### EXERCISE AIM
Extend the passage below about Russia's Kinzhal missile strike on a weapons bunker in western Ukraine, beginning right after its final sentence.

[[ SELECTED TEXT, beginning ]]

The use of Kinzhal to hit this target is also further evidence of how Ukraine’s air defenses remain a potent deterrent to Russian forces. They have been remarkably effective against Russian aircraft, and have had some success against cruise missiles, as well, but that has not stopped cruise missiles from delivering successful attacks to targets in Ukraine’s far west. Regardless, it is becoming crystal clear that Russia remains unwilling or unable to fly manned strike aircraft against targets that far west given the Ukrainian counter-air threat.
But beyond Kinzhal’s standoff range and it being designed to defeat air defenses, it isn’t clear why this target necessitated its use. The hardened nature of the supposed weapons bunker would potentially make a ballistic missile a good choice to destroy it, but Russia has far more conventional Iskander-M ground-launched ballistic missiles that can be employed to do so.
But considering air defenses were clearly a reason to use such a high-end capability to hit the weapons bunker, it further begs the question of how a lowly Orlan-10 unmanned aerial vehicle managed to get over the supposed target area to film the attack.

[[ SELECTED TEXT, end ]]
[[ GIVEN ENTRIES, beginning ]]

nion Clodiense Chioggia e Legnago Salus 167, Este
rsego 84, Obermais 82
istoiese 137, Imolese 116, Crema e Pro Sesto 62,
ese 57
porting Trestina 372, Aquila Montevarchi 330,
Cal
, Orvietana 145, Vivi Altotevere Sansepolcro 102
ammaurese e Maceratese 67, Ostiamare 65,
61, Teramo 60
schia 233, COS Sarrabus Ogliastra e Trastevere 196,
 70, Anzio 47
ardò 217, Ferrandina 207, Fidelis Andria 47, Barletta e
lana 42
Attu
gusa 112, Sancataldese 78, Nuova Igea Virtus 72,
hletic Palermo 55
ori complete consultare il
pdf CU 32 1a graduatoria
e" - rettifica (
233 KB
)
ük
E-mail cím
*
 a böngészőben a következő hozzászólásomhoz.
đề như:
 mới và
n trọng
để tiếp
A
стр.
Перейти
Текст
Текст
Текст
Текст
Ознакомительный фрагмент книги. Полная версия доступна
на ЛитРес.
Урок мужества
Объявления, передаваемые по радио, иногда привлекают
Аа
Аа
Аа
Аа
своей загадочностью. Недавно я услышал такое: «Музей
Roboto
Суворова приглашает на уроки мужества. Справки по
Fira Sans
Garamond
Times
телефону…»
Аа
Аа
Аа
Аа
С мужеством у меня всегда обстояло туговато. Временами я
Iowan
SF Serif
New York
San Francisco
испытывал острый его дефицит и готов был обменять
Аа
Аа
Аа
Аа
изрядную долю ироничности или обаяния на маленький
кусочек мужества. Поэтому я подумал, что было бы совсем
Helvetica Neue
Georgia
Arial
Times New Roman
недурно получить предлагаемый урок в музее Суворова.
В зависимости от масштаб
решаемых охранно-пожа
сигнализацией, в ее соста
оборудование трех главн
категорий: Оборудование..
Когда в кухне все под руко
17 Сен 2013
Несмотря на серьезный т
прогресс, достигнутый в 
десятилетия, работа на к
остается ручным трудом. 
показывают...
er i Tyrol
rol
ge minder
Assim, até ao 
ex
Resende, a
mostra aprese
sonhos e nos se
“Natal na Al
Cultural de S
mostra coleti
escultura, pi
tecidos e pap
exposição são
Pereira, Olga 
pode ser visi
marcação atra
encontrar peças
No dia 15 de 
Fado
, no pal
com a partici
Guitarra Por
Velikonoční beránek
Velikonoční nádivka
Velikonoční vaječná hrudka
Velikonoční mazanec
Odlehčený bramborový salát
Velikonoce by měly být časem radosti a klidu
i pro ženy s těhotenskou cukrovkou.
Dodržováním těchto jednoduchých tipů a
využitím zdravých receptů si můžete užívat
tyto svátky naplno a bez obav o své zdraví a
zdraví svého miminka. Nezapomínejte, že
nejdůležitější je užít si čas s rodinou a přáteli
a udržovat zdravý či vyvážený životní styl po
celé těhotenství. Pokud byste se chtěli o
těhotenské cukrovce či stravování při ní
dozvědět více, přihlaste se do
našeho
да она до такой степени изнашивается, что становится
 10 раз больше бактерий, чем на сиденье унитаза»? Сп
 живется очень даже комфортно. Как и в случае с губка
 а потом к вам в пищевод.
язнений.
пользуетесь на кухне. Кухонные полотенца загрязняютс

[[ GIVEN ENTRIES, end ]]

### EXERCISE RESULT
Orlan-10’s range is typically stated to be between 120 and 150 kilometers, or between around 75 and 93 miles. However, it is said to be able to conduct operations out to a range of 600 kilometers, or almost 373 miles, in an „off-line mode“ along a preplanned route where it can record video footage, but not transmit it in real-time. One of these drones recently reportedly crashed in northwestern Romania more than a week ago, suggesting that they have been employed in this general region of Ukraine before. With these ranges in mind, an Orlan-10 could potentially fly to this part of Ukraine from southern Belarus, but could also have been launched from Moldova’s pro-Russian breakaway region of Transnistria. Nevertheless, the fact that it was just flying around this remote target area indicates that recording the strike was well worth losing the drone over or that it happened in a different area altogether.
There’s also an element of further messaging to NATO here, allegedly using one of Russia’s most advanced offensive capabilities against another Ukrainian base close to the border. You can read about our coverage of the Russians’ strike on a former NATO training base near the Polish border last week here.
Also, as we predicted before Russia’s invasion of Ukraine kicked off, the Kremlin would eventually use the conflict to showcase its most advanced capabilities and weapons innovations. This also fits into the strategic messaging component.
Above all else, maybe the most pressing question is why was this capability used now? Why weren’t Kinzhals used during the opening hours and days of the conflict to blind command and control, knock out air defenses, and neuter the enemy’s ability to effectively fight in a coordinated manner? That question is still very much up for debate as is Russia’s overall capacity to execute a modern integrated military operation. But in the meantime, the peculiar use of standoff weapons, and in small numbers, tells a lot about Russia’s stocks of precision-guided weaponry — although these revelations are not really all that new — and especially when it comes to the more expensive and advanced standoff kind. Maybe it is a sign that Iskander-M stocks are already running low.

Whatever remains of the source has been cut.